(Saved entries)

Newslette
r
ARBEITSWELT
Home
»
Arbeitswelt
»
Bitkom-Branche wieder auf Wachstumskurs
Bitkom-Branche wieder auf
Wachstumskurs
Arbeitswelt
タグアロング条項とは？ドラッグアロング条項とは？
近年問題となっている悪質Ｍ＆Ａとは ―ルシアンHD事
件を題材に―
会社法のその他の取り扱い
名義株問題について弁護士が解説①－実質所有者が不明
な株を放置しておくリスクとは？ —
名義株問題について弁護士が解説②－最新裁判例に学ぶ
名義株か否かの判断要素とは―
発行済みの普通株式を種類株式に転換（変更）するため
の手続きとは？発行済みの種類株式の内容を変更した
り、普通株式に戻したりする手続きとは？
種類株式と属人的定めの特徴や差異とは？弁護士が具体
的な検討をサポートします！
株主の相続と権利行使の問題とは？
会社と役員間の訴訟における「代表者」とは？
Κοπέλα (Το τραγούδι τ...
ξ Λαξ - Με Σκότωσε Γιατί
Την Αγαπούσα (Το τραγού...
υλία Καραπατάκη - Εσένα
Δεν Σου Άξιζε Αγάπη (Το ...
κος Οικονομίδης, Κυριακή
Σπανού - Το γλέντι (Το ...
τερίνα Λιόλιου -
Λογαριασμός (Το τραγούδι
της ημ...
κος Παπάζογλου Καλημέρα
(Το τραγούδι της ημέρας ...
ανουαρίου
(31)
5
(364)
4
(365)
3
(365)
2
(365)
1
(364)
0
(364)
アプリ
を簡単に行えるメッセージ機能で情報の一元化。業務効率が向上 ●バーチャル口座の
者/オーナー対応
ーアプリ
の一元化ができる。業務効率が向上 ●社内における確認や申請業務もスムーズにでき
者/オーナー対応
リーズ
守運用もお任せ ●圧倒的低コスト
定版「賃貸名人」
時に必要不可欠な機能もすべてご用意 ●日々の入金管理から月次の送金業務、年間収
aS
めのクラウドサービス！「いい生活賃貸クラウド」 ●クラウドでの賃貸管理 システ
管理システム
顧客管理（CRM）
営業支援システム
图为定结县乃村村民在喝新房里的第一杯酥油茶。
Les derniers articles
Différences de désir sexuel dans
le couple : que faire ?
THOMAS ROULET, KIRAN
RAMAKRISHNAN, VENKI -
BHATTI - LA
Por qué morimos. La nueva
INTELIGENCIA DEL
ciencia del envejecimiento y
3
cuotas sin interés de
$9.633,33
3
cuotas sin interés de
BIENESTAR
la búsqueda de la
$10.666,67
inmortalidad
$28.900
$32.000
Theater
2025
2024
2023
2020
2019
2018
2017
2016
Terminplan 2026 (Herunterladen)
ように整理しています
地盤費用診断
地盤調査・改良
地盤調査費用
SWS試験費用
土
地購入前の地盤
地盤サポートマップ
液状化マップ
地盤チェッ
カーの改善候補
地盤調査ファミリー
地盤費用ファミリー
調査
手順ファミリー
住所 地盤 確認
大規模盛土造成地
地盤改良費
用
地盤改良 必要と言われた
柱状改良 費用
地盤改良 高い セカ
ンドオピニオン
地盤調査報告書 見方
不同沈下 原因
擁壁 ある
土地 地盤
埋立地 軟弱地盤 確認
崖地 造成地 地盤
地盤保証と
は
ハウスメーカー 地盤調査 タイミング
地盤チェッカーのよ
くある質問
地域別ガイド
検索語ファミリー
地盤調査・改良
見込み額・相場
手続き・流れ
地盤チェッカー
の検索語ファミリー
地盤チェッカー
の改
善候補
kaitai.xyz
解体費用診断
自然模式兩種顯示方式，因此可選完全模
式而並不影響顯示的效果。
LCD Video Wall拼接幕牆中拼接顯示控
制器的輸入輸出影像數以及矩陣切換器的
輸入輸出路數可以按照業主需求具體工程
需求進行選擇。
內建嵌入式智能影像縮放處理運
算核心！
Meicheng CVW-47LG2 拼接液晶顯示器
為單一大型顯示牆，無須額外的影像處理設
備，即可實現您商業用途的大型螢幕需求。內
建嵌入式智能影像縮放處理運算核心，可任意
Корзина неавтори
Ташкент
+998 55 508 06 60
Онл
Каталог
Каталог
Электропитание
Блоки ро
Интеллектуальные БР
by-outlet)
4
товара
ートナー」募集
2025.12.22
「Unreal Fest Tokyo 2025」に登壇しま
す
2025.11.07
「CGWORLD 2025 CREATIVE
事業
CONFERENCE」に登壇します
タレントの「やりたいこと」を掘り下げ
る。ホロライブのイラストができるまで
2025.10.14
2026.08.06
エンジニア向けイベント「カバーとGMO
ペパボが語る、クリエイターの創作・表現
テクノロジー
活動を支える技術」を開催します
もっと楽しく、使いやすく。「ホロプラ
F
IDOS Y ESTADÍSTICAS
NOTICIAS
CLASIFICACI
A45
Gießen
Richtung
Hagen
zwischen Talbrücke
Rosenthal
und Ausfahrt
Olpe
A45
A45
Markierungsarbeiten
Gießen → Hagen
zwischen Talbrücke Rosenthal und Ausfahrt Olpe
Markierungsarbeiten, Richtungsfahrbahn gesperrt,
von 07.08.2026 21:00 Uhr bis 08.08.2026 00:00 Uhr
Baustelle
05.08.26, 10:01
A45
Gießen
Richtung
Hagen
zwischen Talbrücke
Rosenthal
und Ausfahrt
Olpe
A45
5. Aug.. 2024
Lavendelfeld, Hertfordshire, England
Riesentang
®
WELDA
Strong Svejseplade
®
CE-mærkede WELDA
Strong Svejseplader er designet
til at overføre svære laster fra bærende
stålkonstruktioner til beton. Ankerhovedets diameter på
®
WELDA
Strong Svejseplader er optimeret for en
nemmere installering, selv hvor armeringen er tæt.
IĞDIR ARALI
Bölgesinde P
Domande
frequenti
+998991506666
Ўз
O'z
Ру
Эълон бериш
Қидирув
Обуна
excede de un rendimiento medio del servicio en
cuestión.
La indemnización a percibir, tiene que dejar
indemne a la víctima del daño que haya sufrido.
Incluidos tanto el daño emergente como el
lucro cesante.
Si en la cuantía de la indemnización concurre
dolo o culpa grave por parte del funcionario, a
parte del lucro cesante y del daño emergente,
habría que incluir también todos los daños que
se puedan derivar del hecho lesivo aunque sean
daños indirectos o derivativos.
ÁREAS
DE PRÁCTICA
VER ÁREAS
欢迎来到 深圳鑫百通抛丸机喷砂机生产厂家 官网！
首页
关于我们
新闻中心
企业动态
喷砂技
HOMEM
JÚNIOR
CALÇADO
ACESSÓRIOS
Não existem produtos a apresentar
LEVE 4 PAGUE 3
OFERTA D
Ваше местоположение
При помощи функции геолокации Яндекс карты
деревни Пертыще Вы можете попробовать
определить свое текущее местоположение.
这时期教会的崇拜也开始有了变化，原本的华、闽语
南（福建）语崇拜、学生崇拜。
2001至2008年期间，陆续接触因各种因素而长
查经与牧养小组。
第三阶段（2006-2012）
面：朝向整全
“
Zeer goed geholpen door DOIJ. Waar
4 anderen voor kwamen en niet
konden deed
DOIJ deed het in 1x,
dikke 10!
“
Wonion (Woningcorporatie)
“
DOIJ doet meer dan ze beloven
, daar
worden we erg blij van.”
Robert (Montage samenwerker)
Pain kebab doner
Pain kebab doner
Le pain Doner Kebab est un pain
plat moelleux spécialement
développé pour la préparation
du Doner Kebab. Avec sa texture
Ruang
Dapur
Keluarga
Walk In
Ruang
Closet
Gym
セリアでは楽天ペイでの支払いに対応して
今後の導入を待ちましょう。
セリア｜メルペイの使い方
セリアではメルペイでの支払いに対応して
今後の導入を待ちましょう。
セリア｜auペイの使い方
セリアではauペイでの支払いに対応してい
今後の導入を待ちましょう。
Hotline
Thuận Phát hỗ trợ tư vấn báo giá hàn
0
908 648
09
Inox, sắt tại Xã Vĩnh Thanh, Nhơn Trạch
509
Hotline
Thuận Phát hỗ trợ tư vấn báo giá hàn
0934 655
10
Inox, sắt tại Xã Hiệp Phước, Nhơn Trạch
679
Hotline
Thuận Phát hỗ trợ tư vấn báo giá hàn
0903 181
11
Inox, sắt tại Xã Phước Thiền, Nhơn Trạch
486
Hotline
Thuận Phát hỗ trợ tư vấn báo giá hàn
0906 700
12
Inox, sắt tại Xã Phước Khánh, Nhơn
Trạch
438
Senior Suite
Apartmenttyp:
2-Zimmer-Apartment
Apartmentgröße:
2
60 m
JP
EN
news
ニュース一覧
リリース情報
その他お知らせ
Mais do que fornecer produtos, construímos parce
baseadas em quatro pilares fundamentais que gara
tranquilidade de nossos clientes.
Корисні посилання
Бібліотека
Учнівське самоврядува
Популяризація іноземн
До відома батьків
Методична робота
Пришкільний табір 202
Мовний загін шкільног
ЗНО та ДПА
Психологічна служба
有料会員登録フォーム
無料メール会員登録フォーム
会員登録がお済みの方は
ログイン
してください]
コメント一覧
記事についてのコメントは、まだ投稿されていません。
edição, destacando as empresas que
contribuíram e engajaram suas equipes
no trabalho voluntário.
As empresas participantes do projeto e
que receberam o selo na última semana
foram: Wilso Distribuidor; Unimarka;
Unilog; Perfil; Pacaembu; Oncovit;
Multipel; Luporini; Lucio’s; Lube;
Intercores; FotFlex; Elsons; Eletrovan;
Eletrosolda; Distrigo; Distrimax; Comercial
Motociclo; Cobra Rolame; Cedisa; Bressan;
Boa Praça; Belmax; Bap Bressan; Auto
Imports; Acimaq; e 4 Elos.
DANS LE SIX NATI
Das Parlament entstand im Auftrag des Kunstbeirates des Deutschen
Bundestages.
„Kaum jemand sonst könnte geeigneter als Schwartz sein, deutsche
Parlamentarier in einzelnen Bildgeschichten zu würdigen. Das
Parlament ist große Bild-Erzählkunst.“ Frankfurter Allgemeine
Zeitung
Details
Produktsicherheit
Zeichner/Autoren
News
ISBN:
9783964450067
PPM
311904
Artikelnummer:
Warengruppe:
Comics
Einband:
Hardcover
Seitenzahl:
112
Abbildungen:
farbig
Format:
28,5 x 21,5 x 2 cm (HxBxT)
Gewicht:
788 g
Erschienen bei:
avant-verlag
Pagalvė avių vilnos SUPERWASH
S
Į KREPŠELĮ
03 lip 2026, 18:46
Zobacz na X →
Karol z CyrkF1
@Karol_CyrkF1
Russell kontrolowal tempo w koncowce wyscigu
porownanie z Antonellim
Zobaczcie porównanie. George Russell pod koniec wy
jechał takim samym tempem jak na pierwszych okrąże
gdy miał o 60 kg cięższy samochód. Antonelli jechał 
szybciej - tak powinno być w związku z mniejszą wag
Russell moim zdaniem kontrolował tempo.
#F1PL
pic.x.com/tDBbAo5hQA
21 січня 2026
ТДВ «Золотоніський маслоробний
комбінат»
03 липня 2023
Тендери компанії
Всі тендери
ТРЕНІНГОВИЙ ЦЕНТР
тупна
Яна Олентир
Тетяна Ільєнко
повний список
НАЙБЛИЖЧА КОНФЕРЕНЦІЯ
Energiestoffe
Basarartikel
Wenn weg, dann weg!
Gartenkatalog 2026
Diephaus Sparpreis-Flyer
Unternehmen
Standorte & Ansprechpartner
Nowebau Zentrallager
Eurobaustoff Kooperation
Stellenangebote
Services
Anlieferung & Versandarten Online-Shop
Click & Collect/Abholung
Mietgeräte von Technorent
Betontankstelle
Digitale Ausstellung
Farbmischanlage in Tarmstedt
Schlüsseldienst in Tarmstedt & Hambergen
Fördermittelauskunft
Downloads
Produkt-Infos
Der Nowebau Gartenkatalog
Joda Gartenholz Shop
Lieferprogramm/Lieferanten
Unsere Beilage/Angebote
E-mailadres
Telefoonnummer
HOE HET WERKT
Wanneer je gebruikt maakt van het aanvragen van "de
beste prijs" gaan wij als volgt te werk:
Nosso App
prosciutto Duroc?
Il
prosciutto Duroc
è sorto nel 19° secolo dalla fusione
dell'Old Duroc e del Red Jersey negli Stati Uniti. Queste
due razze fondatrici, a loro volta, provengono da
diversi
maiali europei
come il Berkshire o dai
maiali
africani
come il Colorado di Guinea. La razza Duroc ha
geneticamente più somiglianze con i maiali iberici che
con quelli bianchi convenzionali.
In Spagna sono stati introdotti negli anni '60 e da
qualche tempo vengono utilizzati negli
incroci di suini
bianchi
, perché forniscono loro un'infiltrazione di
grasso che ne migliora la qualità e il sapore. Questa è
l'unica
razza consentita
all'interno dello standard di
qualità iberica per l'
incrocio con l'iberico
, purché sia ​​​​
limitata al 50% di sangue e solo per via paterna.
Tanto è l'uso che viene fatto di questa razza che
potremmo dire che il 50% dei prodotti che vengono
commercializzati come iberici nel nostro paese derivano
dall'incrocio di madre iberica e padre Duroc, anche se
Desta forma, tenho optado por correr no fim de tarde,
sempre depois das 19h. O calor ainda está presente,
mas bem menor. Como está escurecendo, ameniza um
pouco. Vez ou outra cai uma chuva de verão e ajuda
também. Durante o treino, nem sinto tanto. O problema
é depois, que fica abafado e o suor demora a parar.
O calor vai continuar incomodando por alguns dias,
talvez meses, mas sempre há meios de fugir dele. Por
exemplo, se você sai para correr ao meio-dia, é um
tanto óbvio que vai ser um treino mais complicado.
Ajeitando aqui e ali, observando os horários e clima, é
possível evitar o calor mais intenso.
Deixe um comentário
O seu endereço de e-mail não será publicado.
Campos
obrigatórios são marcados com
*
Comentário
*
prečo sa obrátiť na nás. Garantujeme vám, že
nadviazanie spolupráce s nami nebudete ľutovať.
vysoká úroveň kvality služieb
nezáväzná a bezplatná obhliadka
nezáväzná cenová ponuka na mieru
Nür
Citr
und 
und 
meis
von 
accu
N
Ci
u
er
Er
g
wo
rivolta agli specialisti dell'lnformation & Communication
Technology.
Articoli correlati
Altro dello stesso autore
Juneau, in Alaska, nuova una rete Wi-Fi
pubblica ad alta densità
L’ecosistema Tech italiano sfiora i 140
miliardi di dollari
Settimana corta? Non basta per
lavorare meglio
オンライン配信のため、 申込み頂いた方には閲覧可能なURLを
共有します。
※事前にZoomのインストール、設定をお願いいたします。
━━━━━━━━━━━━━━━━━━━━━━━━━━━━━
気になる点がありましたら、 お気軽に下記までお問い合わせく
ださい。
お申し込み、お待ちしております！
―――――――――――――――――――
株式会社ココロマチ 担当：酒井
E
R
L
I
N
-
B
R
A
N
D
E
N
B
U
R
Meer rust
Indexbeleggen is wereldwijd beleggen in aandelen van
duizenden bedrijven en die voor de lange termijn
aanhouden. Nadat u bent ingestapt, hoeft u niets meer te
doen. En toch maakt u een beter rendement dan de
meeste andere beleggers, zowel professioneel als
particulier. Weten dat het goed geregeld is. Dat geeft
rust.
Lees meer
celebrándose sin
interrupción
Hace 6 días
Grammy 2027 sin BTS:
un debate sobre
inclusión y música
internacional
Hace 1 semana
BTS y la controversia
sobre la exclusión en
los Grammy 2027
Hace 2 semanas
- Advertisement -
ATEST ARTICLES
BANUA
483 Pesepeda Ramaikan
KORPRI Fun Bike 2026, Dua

TASK PROMPT
From the data above, reproduce word for word the lines running from the line with "Inox, sắt tại Xã Phước Khánh, Nhơn" to the line with "Учнівське самоврядува", ends included.

ANSWER
Inox, sắt tại Xã Phước Khánh, Nhơn
Trạch
438
Senior Suite
Apartmenttyp:
2-Zimmer-Apartment
Apartmentgröße:
2
60 m
JP
EN
news
ニュース一覧
リリース情報
その他お知らせ
Mais do que fornecer produtos, construímos parce
baseadas em quatro pilares fundamentais que gara
tranquilidade de nossos clientes.
Корисні посилання
Бібліотека
Учнівське самоврядува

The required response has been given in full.